Swedish environmental activist Greta Thunberg celebrates her 17th birthday by attending the weekly "Fridays For Future" climate strike outside the Swedish parliament Riksdagen in Stockholm, Sweden January 3, 2020. TT News Agency/Claudio Bresciani/via REUTERS Swedish environmental activist Greta Thunberg celebrates her 17th birthday by attending the weekly "Fridays For Future" climate strike outside the Swedish parliament Riksdagen in Stockholm, Sweden January 3, 2020. TT News Agency/Claudio Bresciani/via REUTERS

The climate activist braved winter conditions in her native Stockholm to continue the weekly Friday School Strike for the Climate campaign that helped catapult her to international fame.
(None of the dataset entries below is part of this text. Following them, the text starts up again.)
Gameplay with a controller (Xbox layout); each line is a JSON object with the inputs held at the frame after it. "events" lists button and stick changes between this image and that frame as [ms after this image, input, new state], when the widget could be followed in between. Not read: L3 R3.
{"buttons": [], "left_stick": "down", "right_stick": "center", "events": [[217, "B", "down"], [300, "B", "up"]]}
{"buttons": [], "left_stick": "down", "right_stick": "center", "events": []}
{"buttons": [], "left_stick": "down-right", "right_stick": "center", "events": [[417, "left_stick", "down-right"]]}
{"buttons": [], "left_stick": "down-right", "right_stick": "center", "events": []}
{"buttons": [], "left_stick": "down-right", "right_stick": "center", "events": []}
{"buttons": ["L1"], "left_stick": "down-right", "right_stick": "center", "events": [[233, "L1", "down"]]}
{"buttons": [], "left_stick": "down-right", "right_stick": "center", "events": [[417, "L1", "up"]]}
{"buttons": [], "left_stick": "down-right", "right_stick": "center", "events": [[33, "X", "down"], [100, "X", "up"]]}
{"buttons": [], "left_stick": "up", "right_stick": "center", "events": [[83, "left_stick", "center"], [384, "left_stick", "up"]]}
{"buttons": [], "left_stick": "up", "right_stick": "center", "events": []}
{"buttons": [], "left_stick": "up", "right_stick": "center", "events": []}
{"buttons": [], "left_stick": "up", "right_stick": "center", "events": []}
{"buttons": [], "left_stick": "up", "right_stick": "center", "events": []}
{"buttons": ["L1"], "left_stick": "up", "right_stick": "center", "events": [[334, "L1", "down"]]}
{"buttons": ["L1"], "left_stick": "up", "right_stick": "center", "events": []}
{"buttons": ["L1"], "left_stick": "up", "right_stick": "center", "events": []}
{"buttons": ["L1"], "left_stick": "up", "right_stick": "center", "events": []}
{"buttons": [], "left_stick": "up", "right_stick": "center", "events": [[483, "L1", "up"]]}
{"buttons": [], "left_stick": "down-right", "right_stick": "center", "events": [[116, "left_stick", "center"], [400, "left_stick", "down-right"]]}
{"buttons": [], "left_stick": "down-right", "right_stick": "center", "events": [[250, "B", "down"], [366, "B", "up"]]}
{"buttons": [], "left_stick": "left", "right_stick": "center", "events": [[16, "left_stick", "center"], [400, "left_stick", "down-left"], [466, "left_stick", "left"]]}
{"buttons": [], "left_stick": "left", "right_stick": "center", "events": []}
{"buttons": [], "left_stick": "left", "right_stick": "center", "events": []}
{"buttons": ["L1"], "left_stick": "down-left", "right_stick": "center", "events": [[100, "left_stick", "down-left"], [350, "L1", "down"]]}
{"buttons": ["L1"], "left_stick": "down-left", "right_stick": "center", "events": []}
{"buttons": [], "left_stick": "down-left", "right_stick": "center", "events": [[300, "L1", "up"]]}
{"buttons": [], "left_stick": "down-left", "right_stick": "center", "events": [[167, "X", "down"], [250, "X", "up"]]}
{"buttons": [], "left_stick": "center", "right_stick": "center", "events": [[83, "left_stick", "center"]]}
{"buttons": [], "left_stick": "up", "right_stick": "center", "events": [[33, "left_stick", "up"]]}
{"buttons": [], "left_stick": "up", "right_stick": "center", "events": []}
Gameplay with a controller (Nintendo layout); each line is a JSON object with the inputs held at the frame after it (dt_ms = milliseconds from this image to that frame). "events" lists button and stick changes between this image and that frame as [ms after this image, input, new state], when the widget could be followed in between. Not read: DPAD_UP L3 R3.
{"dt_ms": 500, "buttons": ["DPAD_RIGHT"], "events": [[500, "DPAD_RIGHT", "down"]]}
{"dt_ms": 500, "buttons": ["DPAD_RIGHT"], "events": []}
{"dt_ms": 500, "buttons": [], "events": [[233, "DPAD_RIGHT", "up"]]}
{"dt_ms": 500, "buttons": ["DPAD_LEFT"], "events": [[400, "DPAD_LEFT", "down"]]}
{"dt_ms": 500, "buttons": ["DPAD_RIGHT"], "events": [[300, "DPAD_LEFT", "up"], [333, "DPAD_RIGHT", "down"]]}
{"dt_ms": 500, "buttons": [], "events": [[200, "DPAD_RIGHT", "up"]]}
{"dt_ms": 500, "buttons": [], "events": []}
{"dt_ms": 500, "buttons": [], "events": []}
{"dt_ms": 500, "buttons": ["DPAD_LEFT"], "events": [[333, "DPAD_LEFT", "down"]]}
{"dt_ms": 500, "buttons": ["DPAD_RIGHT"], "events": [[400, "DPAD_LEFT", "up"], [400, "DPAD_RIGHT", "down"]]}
“I stand here striking from 8am until 3pm as usual ... then I’ll go home,” Thunberg, Time magazine’s Person of the Year for 2019, told Reuters.

“I won’t have a birthday cake but we’ll have a dinner.”

It’s been a busy 12 months for Thunberg, who crisscrossed the globe by car, train and boat - but not plane - to demand action on climate change.

“It has been a strange and busy year, but also a great one because I have found something I want to do with my life and what I am doing is having an impact,” she said.

When she was 15, Thunberg began skipping school on Fridays to demonstrate outside the Swedish parliament to push her government to curb carbon emissions. Her campaign gave rise to a grassroots movement that has gone global, inspiring millions of people to take action.